Tuesday, 19 November 2013

Robot Reindeer

As a city of the future, today, Bracknell is always ahead of other towns in Britain and this is particularly true of Bracknell's Christmas decorations. So proud is the town of its unique way of celebrating Jesus's birth, that it begins to do so in mid November. From about this time, the town council unleashes its famous robot deer, which, as can be seen in the picture, dash, dance, prance and vixen all over the shopping centre. Their ambitious designer, anxious to make his mark, fitted them with anti-gravity hooves allowing them to climb walls and spring from car park level to elevated walk way like demented and very large, metal squirrels. By the first of December the Bracknellians are understandably irritated by these clanking deer-like automata.
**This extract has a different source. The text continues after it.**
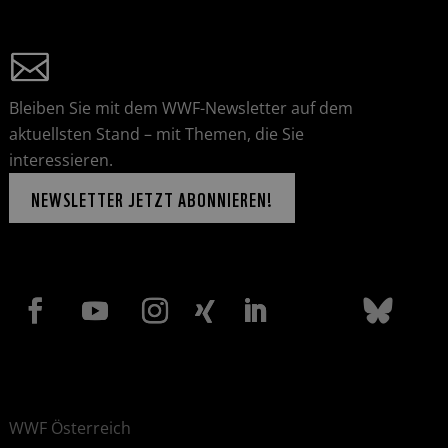
Bleiben Sie mit dem WWF-Newsletter auf dem
aktuellsten Stand – mit Themen, die Sie
interessieren.
NEWSLETTER JETZT ABONNIEREN!
WWF Österreich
This explains the second part of the season's town centre festivities which involves gangs of dangerous dog owning residents pursuing the reindeer until the latter's batteries run out on or around Christmas day. The robot deer are then unceremoniously dismembered and dumped outside the council offices. Don't worry, they'll be back again in time for next year's celebrations.

Friday, 1 November 2013

Flying Hovercars

The use of the nuclear powered moon scooter as the chief method of getting about in Bracknell is well known but it could so easily have been different. This prototype flying hovercar was one of the most hotly anticipated items ever to be featured in the Bracknell Forest Standard. Disappointingly, like so many other seemingly ace ideas including the Sinclair C5, the flying hovercar was critically flawed. Keen to reduce the weight of the thing in order to enable flight, the designers decided to omit any fuel storage, preferring to rely on mains power. This meant that upon take off, the range of the flying hovercar was limited, in the case of the pictured prototype, to the 36 inch length of the flex between the craft and the mains socket.